Is object created without new operator deleted in a specific case in C++

Question

If we have the following code snippet:

MyObject my_object = MyObject(0);
my_object = MyObject(1);

What happens to MyObject(0)? Is it deleted? Looking at what I have read about it it should only be deleted when we leave the scope of creation, so the anwser is probably no. If this is the case is there any way to explicitly delete it other than using pointers?

Answer 1

MyObject my_object = MyObject(0);

This line creates my_object on the stack using MyObject's constructor that can accept an int.

my_object = MyObject(1);

This line creates a temporary MyObject, again, using the same constructor as the first. This is then assigned to my_object by calling the assignment operator. If you didn't provide this operator then the compiler will make one for you that performs a shallow copy. When this statement completes, the temporary MyObject goes out of scope and the destructor for it is called.
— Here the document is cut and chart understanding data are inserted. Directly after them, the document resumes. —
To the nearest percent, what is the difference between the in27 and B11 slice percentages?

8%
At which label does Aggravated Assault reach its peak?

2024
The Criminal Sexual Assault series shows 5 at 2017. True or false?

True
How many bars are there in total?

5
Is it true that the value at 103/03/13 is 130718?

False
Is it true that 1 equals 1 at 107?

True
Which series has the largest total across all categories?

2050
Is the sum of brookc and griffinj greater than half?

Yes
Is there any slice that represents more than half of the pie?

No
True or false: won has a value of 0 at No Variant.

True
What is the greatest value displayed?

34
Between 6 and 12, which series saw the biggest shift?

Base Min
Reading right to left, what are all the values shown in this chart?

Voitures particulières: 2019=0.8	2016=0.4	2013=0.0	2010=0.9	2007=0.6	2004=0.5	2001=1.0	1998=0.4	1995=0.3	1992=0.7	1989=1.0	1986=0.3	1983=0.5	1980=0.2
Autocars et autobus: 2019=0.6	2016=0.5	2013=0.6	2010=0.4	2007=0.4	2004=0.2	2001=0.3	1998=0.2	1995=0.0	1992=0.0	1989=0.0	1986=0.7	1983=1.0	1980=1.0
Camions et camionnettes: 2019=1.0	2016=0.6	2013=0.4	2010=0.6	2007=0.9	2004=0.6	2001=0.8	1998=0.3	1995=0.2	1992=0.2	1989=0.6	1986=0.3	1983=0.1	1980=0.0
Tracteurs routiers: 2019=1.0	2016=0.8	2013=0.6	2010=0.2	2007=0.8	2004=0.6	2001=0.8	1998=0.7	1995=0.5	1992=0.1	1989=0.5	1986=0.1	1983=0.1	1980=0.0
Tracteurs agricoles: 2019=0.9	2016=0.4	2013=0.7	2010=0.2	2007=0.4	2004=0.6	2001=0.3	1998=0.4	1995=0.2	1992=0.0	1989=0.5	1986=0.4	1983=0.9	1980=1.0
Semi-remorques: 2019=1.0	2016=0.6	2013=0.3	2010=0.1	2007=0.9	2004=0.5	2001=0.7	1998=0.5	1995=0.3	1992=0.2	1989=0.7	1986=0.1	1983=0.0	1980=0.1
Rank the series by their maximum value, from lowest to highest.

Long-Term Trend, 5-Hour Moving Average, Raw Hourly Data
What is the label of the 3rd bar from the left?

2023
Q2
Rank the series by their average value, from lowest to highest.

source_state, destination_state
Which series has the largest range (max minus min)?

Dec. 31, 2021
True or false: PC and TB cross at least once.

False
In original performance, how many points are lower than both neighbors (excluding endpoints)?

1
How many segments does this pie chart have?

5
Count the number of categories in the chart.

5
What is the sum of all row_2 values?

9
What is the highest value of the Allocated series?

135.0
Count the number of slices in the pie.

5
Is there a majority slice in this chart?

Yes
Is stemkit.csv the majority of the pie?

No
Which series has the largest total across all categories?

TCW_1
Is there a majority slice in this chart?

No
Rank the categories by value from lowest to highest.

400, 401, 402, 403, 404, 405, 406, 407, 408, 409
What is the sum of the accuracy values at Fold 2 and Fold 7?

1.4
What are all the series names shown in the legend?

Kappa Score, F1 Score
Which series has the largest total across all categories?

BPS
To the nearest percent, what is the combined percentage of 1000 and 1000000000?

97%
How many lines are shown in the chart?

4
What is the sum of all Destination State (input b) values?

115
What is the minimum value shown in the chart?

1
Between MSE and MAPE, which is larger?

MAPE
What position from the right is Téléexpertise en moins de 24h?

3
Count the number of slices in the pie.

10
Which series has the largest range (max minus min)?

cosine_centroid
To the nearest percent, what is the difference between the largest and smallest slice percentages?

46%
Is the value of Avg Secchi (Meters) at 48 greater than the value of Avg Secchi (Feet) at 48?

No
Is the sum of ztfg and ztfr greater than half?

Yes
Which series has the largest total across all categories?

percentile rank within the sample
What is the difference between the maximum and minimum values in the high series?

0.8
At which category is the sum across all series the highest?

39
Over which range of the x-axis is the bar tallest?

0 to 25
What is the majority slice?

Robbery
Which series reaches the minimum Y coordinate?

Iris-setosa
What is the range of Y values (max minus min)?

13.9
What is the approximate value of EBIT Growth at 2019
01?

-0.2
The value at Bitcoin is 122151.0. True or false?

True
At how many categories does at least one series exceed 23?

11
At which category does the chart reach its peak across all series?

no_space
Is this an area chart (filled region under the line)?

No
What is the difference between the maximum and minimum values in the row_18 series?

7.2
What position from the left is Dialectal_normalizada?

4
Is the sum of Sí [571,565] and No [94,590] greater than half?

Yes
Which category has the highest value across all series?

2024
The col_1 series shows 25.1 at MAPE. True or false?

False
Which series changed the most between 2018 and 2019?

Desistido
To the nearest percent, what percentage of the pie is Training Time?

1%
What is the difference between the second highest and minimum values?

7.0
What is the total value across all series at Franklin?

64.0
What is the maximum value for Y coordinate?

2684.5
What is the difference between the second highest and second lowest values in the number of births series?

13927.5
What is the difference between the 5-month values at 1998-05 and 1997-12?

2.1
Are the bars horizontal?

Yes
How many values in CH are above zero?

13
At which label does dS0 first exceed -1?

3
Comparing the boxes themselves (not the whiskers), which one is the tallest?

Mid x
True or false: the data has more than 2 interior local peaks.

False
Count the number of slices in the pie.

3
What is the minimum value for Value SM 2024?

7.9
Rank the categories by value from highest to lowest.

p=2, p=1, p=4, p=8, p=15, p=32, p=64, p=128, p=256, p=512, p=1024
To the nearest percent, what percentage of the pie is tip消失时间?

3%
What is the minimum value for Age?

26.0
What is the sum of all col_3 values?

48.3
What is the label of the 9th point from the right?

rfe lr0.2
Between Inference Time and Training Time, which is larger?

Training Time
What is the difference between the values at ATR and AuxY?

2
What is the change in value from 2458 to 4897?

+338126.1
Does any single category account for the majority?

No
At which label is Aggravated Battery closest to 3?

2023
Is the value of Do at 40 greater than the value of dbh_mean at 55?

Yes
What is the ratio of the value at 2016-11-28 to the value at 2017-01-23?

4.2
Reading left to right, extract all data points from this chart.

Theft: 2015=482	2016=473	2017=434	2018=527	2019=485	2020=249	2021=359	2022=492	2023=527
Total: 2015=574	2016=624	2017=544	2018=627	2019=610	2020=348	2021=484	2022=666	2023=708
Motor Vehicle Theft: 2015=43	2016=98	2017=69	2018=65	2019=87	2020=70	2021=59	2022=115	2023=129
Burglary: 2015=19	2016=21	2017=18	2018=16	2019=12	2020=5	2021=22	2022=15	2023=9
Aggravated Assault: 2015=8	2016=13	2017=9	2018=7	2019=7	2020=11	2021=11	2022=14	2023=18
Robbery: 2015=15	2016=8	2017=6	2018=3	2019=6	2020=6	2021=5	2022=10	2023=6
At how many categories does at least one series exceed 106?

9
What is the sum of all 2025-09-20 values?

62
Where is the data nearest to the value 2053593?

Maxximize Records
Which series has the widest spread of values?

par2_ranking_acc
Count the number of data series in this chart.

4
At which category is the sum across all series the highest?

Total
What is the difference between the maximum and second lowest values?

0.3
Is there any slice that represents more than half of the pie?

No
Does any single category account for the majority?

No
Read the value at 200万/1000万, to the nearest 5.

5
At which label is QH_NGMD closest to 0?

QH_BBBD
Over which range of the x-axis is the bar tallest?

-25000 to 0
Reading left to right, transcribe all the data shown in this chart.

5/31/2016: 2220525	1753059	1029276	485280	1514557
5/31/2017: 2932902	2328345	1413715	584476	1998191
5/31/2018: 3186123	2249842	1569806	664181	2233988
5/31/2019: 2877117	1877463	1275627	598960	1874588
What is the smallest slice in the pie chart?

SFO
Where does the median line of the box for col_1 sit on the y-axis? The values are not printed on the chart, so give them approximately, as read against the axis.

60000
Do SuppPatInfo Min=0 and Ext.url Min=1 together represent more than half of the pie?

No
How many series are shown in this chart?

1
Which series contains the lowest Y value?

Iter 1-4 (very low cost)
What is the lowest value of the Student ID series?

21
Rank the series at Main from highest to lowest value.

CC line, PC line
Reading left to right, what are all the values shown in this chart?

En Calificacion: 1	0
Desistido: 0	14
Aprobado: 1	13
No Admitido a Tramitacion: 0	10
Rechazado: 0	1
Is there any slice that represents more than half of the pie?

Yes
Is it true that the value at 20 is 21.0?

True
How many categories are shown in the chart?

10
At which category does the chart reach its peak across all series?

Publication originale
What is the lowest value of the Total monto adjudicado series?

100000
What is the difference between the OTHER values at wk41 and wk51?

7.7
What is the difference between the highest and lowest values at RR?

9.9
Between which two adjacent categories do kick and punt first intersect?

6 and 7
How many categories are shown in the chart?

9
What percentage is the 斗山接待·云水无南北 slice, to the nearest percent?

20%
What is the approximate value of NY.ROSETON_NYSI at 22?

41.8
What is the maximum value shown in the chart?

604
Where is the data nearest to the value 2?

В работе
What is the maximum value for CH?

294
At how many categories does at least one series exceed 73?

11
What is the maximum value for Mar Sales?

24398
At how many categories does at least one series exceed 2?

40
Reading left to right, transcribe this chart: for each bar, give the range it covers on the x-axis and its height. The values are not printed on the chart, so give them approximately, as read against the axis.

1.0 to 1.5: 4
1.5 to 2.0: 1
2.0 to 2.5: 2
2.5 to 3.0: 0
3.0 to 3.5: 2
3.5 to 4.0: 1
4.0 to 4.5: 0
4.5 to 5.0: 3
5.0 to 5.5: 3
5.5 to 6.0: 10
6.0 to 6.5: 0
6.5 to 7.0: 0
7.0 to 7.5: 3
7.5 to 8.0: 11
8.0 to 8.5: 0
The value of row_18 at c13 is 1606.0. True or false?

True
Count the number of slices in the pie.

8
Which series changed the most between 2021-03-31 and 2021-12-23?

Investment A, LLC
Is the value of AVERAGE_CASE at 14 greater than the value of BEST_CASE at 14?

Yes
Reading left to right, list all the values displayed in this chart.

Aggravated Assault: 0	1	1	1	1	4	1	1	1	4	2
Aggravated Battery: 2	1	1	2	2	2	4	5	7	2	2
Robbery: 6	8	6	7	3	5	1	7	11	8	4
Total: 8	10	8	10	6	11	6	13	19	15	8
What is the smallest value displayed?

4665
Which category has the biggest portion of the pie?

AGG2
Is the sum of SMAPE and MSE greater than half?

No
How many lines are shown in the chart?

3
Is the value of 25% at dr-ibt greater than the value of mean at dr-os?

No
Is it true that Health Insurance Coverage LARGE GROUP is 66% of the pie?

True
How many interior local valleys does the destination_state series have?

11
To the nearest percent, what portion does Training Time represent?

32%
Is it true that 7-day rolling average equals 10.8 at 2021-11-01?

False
When your my_object goes out of scope it is in turn destroyed in the same fashion. At no point do you need to manually delete this because everything is allocated on the stack.

Answer 2

There are two main regions in memory when talking about newly created objects: the stack and the heap. The heap contains all objects created dynamically with new. These objects need to be explicitly deleted with the delete operator. The stack is scope-specific and all objects defined on the stack will be deleted automatically. Since you don't use new, all your objects will be destroyed when their scope ends.

Assuming no compiler optimizations, your code roughly translates to:

{
   MyObject my_object;
   MyObject tempObject0(0);
   my_Object = tempObject0;
   MyObject tempObject1(1);
   my_Object = tempObject;
}//3 objects are deleted by this point (in theory)

Also note the difference between

MyObject myObject(0);

and

MyObject myObject = MyObject(0);

The second case creates a temporary object, so it will be less efficient. This all of course assuming no optimizations. Depending on the compiler, it might translate to the same thing.